[Text segment]
====================
The Sabbath rest is ancient. God himself rested on the seventh day, just after he created the world in six days. When God gave his law to his people the command to rest on the seventh day made the top ten. God knew that working without rest would damage his creatures. So he built it in — rest every night and the seventh day. It provided time for his people to worship and to meditate on his word.
Yet for Christians the day they worship — and rest — is a matter of freedom. It belongs to the civil law, the law for the nation of Israel. It is not a part of the moral law, the law for all people. We know this because Jesus called himself “the Lord of the Sabbath” and St. Paul describes that freedom in Romans and Colossians. Still the church chose from the beginning to rest every Sunday, the first day of the week, to remember the Resurrection of Jesus.
While Christians should worship God every and any day, resting on Sunday brings with it the opportunity to hear God’s word preached, to receive his gifts of baptism and the Lord’s Supper, to meet with each other and pray for each other and to study the Word of God. It not so much that we have to go to church than that we get to go to church. At many times and in many places that freedom does not exist.
So we honor Sundays and Holy Days. We use the opportunity to receive the forgiveness of sins and bread for our daily lives. We rejoice to honor our Lord Jesus, who died for us, rested in the tomb three days and rose again, so that we might rest with him forever.
====================
[Dataset records]

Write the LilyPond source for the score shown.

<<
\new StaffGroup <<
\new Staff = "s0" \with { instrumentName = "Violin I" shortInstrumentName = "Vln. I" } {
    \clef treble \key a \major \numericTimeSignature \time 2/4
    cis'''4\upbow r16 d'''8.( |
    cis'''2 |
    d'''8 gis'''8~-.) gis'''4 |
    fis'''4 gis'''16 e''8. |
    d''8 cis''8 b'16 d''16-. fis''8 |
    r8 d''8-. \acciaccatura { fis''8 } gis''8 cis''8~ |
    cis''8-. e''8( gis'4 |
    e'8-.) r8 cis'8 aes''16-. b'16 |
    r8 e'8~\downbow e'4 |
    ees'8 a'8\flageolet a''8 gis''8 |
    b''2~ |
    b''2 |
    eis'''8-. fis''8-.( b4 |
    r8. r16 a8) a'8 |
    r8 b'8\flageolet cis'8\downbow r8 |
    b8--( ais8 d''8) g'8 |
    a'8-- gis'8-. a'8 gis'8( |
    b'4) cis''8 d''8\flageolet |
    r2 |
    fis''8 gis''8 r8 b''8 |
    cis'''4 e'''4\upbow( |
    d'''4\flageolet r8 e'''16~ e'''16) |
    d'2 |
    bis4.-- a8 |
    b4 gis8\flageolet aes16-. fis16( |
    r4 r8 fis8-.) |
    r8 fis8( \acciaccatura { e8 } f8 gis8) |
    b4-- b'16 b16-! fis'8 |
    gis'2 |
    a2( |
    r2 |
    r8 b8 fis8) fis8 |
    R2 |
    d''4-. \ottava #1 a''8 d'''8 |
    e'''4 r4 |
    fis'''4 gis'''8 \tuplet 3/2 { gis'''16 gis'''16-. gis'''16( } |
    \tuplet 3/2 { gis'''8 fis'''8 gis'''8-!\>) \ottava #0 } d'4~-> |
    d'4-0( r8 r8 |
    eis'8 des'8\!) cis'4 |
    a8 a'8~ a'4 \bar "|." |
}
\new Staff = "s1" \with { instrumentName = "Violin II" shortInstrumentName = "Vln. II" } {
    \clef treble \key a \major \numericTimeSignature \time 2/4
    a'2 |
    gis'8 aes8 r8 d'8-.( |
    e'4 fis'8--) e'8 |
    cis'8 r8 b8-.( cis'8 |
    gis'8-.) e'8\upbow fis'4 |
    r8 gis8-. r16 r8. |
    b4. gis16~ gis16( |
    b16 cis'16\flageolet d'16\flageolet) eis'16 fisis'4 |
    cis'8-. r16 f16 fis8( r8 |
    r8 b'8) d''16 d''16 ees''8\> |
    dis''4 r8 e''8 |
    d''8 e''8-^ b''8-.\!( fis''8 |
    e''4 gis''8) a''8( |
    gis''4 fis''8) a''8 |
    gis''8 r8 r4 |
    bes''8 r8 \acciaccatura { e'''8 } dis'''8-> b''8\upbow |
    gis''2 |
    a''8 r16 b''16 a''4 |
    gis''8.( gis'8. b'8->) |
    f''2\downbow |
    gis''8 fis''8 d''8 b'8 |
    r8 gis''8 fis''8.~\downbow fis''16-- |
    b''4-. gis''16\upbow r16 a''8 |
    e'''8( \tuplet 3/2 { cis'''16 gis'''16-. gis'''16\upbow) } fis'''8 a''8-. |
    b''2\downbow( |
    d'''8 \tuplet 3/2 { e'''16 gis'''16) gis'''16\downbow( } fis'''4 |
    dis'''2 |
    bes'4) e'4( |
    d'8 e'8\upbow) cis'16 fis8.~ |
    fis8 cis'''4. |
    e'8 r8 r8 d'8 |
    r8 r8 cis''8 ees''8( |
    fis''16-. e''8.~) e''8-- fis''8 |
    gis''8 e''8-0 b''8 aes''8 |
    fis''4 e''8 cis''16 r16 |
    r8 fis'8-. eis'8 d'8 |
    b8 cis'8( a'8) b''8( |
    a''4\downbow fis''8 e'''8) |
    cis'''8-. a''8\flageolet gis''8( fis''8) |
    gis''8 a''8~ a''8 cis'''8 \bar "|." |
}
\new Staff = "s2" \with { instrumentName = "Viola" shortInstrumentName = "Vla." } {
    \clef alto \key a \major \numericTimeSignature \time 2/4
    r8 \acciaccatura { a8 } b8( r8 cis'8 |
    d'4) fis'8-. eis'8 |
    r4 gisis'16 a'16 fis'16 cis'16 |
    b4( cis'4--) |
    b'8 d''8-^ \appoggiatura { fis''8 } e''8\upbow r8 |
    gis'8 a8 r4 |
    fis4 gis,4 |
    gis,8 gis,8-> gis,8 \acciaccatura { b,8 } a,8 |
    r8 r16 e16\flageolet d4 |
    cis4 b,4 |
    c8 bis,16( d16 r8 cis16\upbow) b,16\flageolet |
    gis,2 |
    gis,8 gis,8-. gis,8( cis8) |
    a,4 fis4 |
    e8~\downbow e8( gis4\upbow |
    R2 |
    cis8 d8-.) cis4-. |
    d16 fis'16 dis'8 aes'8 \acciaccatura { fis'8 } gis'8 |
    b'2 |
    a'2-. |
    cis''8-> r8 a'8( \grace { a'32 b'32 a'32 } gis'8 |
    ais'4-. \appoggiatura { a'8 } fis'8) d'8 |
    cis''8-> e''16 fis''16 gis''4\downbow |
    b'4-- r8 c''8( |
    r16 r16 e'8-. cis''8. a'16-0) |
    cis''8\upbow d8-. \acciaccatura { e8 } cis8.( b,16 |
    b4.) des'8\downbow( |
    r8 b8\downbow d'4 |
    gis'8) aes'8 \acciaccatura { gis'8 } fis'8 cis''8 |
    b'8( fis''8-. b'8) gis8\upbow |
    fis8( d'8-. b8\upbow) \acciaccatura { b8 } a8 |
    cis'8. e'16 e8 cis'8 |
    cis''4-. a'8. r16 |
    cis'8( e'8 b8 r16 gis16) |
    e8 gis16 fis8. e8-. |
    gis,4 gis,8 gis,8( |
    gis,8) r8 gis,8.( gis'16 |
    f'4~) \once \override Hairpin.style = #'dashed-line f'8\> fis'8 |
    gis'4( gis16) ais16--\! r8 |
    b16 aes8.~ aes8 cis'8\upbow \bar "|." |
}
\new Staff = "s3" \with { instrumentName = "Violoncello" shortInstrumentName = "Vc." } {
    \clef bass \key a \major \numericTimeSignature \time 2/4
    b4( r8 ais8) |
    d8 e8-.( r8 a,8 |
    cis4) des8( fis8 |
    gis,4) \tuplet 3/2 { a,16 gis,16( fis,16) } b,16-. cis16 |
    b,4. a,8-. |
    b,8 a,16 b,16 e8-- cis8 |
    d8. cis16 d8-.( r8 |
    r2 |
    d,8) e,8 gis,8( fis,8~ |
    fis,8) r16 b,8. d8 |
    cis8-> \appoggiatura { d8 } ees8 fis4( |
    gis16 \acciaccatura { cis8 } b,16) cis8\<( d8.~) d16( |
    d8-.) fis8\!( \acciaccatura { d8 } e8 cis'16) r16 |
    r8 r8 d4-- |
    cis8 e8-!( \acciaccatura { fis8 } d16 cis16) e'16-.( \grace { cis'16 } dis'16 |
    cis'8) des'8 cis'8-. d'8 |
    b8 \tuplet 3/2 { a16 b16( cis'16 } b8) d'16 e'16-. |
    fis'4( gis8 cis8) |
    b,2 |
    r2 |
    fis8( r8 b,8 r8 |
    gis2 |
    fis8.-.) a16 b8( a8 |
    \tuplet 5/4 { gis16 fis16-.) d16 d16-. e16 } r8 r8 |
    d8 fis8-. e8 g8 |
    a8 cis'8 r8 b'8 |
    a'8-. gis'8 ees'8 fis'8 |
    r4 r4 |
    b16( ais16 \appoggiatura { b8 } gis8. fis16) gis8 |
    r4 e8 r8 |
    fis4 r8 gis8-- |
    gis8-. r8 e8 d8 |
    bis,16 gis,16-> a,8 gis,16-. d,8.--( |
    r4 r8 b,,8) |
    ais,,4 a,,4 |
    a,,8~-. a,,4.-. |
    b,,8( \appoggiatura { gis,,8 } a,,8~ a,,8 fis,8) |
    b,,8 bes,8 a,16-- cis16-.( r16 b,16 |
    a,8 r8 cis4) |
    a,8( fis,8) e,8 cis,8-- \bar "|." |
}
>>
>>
====================
[What the task asks] Quote in full, word for word, the text above on the Sabbath rest.

[Written answer]
The Sabbath rest is ancient. God himself rested on the seventh day, just after he created the world in six days. When God gave his law to his people the command to rest on the seventh day made the top ten. God knew that working without rest would damage his creatures. So he built it in — rest every night and the seventh day. It provided time for his people to worship and to meditate on his word.
Yet for Christians the day they worship — and rest — is a matter of freedom. It belongs to the civil law, the law for the nation of Israel. It is not a part of the moral law, the law for all people. We know this because Jesus called himself “the Lord of the Sabbath” and St. Paul describes that freedom in Romans and Colossians. Still the church chose from the beginning to rest every Sunday, the first day of the week, to remember the Resurrection of Jesus.
While Christians should worship God every and any day, resting on Sunday brings with it the opportunity to hear God’s word preached, to receive his gifts of baptism and the Lord’s Supper, to meet with each other and pray for each other and to study the Word of God. It not so much that we have to go to church than that we get to go to church. At many times and in many places that freedom does not exist.
So we honor Sundays and Holy Days. We use the opportunity to receive the forgiveness of sins and bread for our daily lives. We rejoice to honor our Lord Jesus, who died for us, rested in the tomb three days and rose again, so that we might rest with him forever.